*Reading passage*:
'''

The frame differences between the traditional and step-through type Soltera frames are pretty straightforward, with the step-through style having a lower toptube. Aventon sells each frame styles in two sizes (regular or large for the traditional frame, S/M and M/L for the step-through).

Aventon claims its sizing will fit riders up to a height of 6’4″ on the traditional frame and down to 4’11” on the step-through. Our 6’0″ tall test rider fit comfortably on the large size frame. While we tested the standard frame, we are proponents of step-through frames on bikes being used around town. They enable easier sharing between riders in a household and the low top tube makes it easier to hop on the bike or dismount, particularly when you are carrying something in your hand or your e-bike is loaded with groceries, gear, or kids in child seats.

While we like the simplicity of the singlespeed, we know the 7-speed versions will appeal to riders in hillier areas, or who may be carrying lots of cargo. The 100 option on the Soltera gets you a Shimano Tourney rear derailleur, a 7-speed cassette, and twist shifters. Stopping duties on the 7-speed variant are handled by disc brakes, whereas the singlespeed comes with long-reach caliper rim brakes.

Regardless of drivetrain style, both bikes are equipped with the same display interface, a 350-watt hub-motor system, and an integrated battery. The bikes also share the same frame geometry, though keep in mind that the frames are different and you cannot add a derailleur and multi-speed cassette to the singlespeed down the line. So, choose wisely on this option.

Riding the Soltera Singlespeed

For 1,200, you get a lot of bike with the Soltera Singlespeed. Though it comes without some popular features, such as fat tires, racks, fenders, suspension fork, disc brakes—or in this configuration, even gears and a derailleur—it is one of the most practical e-bikes we have ridden recently.

The advantages of a singlespeed bike around town are numerous. There isn’t a derailleur to damage when you lock the bike on the sidewalk bike or to bend when the bike falls over. Singlespeed drivetrains also typically require less maintenance since you don’t have to worry about replacing cables or adjusting gears. Plus, they are often lighter than geared bikes. Hence the reason reliable, fuss-free singlespeeds are often the bike of choice for messengers and diehard commuters.

'''

*Record excerpts*:
'''

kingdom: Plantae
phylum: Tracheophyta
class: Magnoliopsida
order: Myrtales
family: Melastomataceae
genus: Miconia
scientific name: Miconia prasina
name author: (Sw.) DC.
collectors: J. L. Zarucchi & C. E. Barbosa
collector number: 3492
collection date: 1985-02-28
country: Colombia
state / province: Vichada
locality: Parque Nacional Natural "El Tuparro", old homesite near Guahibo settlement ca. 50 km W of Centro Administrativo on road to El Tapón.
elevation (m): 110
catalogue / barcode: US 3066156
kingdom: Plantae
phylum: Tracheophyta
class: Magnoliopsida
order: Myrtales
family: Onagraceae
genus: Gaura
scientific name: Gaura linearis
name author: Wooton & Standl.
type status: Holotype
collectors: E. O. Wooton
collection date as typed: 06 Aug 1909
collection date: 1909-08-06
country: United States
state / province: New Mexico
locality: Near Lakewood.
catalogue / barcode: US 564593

'''

*What this exercise asks*:
A. Reproduce the portion of the Soltera e-bike review starting with "Riding the Soltera" and going on through "have ridden recently.".
B. Using the Soltera e-bike review, answer these questions:
(i) Up to what rider height does Aventon claim the traditional frame will fit?
(ii) What type of brakes comes on the singlespeed version?
(iii) What motor system do both drivetrain versions share?
C. Turn the paragraph of the Soltera e-bike review beginning "The advantages of a singlespeed bike around town" into a short list of its main points.
Rely solely on the Soltera e-bike review and disregard the entries.

*Answers to this exercise*:
A.
Riding the Soltera Singlespeed

For 1,200, you get a lot of bike with the Soltera Singlespeed. Though it comes without some popular features, such as fat tires, racks, fenders, suspension fork, disc brakes—or in this configuration, even gears and a derailleur—it is one of the most practical e-bikes we have ridden recently.

B.
(i) 6’4″
(ii) Long-reach caliper rim brakes
(iii) A 350-watt hub-motor system

C.
- No derailleur to damage when the bike is locked on the sidewalk or to bend if the bike falls over
- Typically less maintenance, with no cables to replace or gears to adjust
- Often lighter than geared bikes
- Often chosen by messengers and diehard commuters for being reliable and fuss-free